§ **What you should do**
When a line of the records below contains the string "well", copy that whole line.

§ **Entries taken from a collection**
++++++

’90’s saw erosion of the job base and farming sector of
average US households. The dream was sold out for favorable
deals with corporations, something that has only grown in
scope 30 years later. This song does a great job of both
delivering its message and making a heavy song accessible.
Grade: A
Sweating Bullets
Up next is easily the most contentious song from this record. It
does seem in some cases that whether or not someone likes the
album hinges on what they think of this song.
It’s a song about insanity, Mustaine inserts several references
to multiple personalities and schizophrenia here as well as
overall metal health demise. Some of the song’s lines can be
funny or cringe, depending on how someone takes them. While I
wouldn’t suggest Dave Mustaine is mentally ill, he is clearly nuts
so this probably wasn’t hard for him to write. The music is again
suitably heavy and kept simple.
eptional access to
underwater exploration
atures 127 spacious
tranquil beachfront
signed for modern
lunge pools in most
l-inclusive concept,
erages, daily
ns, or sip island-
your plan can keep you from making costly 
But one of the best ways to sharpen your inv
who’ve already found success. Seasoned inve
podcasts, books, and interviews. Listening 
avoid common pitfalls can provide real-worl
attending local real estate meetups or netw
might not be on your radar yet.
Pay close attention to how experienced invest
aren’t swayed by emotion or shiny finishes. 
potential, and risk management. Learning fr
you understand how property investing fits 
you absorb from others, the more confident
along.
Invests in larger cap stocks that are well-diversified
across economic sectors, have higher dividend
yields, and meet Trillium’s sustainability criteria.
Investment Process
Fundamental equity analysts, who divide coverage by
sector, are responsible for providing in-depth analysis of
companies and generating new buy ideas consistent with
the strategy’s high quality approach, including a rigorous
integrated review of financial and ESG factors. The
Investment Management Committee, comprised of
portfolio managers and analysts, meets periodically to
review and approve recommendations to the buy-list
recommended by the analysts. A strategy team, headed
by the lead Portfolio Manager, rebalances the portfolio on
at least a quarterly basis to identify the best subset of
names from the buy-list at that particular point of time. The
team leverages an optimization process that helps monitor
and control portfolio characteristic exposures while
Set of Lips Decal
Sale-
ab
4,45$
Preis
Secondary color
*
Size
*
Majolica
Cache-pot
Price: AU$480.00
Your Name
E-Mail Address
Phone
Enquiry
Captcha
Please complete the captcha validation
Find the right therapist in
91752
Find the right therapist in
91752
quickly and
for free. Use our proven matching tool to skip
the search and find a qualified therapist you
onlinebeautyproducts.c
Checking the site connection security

++++++

§ **Exercise solution**
to multiple personalities and schizophrenia here as well as
Invests in larger cap stocks that are well-diversified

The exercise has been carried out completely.